- **Your goal**:
Copy the result of filtering the entries below for lines that include the string "kunnen".
##############################
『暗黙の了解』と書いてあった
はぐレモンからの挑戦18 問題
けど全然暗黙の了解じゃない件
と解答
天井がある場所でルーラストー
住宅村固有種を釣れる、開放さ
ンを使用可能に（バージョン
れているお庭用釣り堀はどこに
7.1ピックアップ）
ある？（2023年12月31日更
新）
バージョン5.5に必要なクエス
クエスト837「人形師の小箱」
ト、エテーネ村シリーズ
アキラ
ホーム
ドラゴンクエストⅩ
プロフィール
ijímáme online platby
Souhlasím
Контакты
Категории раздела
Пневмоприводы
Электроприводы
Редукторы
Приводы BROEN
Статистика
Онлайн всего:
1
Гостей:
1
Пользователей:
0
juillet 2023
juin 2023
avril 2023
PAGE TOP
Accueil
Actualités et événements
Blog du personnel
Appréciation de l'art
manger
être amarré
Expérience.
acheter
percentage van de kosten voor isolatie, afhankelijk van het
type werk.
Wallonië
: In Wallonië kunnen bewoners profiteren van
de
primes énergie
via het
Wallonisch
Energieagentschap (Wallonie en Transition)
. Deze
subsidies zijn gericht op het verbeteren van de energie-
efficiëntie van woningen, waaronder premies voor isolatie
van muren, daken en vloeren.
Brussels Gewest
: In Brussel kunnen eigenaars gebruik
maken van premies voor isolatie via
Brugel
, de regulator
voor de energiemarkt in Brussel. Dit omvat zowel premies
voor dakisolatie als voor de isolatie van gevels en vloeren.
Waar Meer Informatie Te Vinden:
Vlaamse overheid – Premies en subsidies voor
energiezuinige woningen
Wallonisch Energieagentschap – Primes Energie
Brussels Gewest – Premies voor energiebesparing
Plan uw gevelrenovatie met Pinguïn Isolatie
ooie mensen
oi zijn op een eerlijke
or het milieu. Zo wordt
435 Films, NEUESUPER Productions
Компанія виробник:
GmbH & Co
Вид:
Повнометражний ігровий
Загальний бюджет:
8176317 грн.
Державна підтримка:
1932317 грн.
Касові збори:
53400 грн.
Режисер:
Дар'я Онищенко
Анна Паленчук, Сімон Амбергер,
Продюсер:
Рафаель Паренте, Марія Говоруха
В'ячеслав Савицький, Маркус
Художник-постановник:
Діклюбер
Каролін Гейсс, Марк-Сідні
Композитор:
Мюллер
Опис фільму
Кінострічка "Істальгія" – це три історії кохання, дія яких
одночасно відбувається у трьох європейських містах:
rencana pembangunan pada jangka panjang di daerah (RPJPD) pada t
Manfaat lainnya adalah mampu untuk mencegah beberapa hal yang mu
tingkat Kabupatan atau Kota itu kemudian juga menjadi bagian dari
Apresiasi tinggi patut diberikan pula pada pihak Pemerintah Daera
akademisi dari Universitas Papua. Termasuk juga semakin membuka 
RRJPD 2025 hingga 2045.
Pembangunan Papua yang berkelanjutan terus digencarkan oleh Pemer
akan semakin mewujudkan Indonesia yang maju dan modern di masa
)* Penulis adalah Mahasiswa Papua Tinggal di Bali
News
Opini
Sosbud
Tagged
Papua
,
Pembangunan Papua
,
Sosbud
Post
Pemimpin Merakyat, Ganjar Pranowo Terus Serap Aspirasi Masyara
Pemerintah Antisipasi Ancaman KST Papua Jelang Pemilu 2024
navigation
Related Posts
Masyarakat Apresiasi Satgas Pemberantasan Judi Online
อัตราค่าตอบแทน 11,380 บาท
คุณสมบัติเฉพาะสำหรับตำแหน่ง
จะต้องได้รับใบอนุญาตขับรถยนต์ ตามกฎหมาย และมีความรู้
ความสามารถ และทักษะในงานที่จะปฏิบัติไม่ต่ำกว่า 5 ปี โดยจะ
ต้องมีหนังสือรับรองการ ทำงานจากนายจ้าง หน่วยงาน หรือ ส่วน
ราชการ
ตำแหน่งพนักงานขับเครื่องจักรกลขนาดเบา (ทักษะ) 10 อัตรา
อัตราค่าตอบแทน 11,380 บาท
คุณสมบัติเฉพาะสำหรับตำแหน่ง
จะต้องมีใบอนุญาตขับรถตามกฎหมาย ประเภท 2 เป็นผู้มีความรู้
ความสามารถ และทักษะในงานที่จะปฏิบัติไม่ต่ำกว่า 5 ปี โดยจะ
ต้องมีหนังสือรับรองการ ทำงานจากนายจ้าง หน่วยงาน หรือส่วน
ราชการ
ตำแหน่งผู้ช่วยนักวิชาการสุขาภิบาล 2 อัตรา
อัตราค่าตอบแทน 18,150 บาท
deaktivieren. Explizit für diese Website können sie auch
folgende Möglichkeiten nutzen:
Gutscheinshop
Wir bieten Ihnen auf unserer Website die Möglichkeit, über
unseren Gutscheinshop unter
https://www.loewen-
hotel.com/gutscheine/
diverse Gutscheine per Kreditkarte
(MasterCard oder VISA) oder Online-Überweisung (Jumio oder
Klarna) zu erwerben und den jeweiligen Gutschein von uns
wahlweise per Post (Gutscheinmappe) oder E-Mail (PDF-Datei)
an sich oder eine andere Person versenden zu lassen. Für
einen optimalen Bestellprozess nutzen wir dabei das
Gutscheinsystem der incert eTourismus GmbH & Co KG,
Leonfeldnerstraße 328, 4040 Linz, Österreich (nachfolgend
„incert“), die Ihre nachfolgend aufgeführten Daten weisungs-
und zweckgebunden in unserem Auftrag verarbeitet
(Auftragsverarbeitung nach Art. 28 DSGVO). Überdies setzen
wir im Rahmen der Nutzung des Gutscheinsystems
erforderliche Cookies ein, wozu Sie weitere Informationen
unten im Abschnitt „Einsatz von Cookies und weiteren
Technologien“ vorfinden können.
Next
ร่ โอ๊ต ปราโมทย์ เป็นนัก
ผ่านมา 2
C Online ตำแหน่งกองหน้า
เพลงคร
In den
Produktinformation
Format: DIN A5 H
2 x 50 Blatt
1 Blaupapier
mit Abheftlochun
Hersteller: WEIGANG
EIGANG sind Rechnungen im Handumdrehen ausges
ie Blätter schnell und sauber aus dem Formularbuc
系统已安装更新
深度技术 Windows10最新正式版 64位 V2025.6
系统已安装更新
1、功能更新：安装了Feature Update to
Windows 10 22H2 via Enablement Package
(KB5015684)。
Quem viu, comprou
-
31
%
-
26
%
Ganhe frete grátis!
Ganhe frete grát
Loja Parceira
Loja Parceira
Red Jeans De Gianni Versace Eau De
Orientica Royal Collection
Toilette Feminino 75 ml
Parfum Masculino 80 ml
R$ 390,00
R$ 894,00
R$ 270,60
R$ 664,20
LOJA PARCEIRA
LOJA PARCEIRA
##############################
- **Answer to this task**:
: In Wallonië kunnen bewoners profiteren van
: In Brussel kunnen eigenaars gebruik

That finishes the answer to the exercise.